EXERCISE MATERIALS →
****************************************

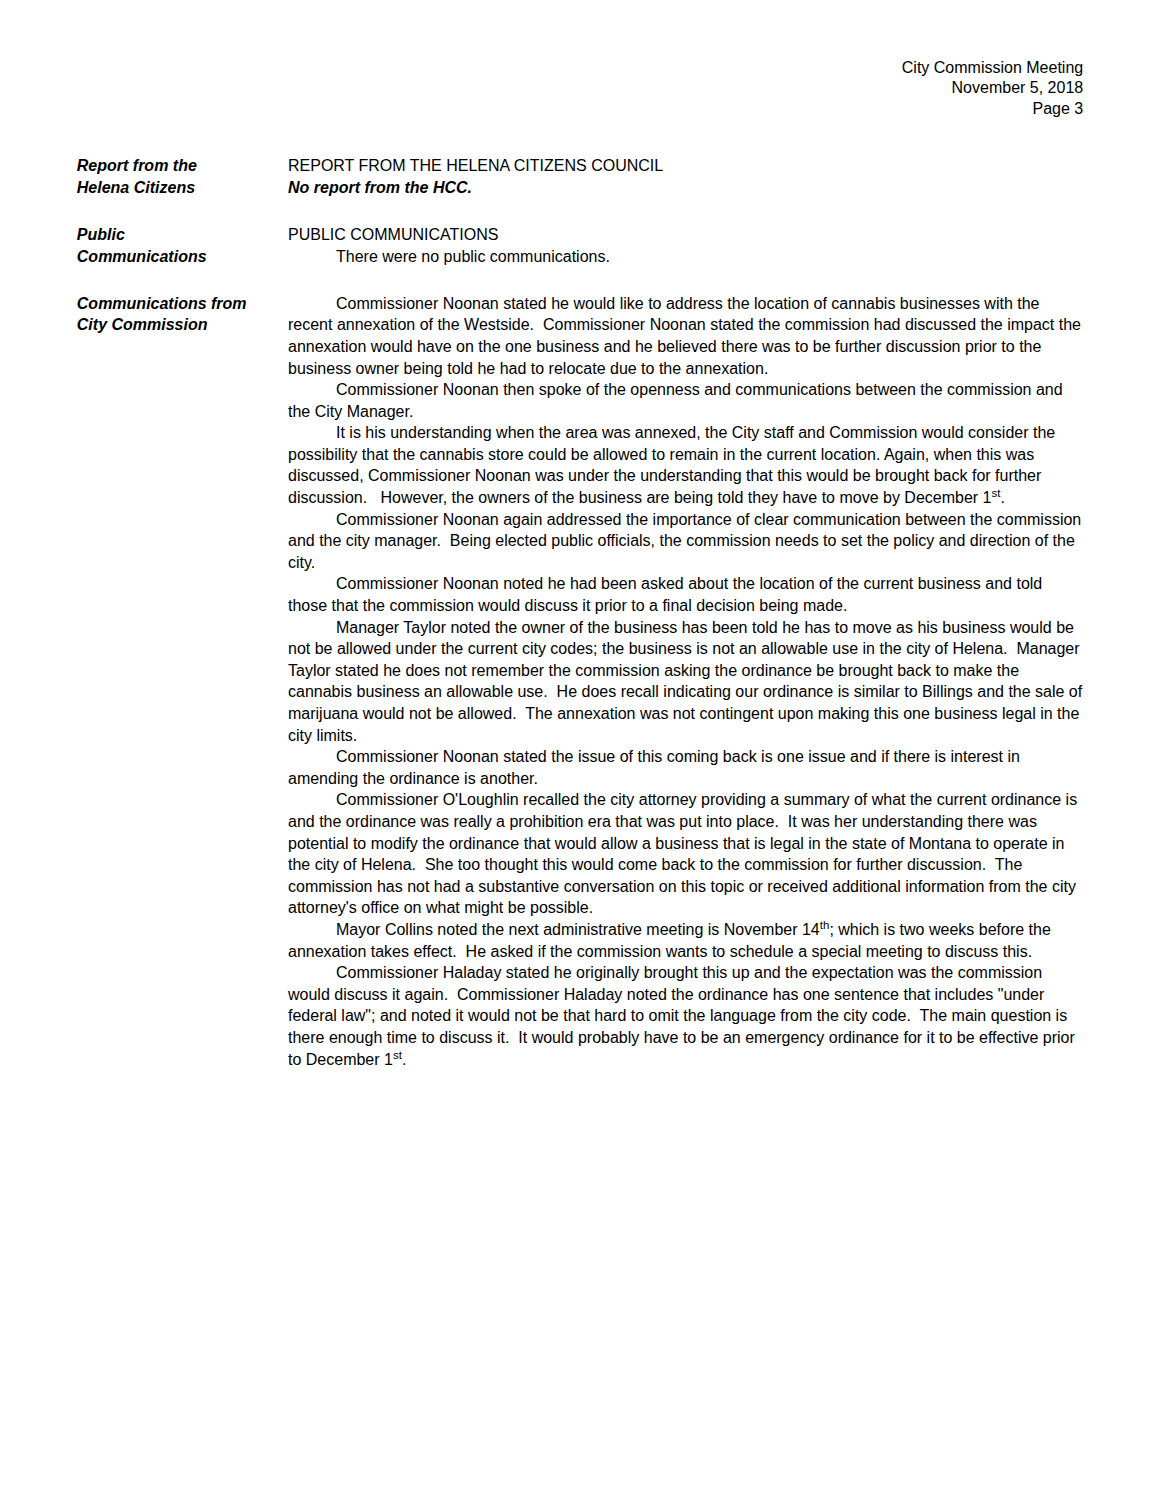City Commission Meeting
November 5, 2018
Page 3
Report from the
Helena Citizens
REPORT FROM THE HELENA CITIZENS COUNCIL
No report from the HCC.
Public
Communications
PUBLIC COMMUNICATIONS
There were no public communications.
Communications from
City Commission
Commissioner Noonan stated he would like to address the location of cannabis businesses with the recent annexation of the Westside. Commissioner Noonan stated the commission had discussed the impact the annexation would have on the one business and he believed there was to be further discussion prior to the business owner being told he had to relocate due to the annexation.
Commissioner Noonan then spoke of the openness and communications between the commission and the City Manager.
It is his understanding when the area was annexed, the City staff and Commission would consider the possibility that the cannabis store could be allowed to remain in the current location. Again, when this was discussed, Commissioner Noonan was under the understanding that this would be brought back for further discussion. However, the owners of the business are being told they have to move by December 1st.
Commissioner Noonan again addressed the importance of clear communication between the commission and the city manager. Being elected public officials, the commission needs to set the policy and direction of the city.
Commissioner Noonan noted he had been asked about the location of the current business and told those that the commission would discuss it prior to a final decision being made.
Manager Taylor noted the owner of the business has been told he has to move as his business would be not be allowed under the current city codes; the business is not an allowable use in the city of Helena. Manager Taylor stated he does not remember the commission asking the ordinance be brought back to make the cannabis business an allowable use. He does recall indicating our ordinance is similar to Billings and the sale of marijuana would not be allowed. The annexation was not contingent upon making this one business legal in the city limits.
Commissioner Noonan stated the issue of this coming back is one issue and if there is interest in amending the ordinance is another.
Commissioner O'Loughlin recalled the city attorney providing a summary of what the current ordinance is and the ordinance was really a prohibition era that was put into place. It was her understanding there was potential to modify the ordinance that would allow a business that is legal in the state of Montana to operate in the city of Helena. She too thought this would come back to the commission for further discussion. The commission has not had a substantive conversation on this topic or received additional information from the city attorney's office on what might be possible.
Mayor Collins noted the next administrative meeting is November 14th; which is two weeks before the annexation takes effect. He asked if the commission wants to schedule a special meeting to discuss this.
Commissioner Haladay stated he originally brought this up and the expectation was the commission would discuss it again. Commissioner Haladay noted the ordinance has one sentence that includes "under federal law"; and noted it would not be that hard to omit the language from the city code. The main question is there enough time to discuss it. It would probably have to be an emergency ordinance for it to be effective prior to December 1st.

****************************************

WORK ITEM →
Beginning with the first entry above, reproduce every line verbatim until the line with "Commissioner Noonan noted", which is included too; omit pictures.

COMPLETED EXERCISE →
City Commission Meeting
November 5, 2018
Page 3
Report from the
Helena Citizens
REPORT FROM THE HELENA CITIZENS COUNCIL
No report from the HCC.
Public
Communications
PUBLIC COMMUNICATIONS
There were no public communications.
Communications from
City Commission
Commissioner Noonan stated he would like to address the location of cannabis businesses with the recent annexation of the Westside. Commissioner Noonan stated the commission had discussed the impact the annexation would have on the one business and he believed there was to be further discussion prior to the business owner being told he had to relocate due to the annexation.
Commissioner Noonan then spoke of the openness and communications between the commission and the City Manager.
It is his understanding when the area was annexed, the City staff and Commission would consider the possibility that the cannabis store could be allowed to remain in the current location. Again, when this was discussed, Commissioner Noonan was under the understanding that this would be brought back for further discussion. However, the owners of the business are being told they have to move by December 1st.
Commissioner Noonan again addressed the importance of clear communication between the commission and the city manager. Being elected public officials, the commission needs to set the policy and direction of the city.
Commissioner Noonan noted he had been asked about the location of the current business and told those that the commission would discuss it prior to a final decision being made.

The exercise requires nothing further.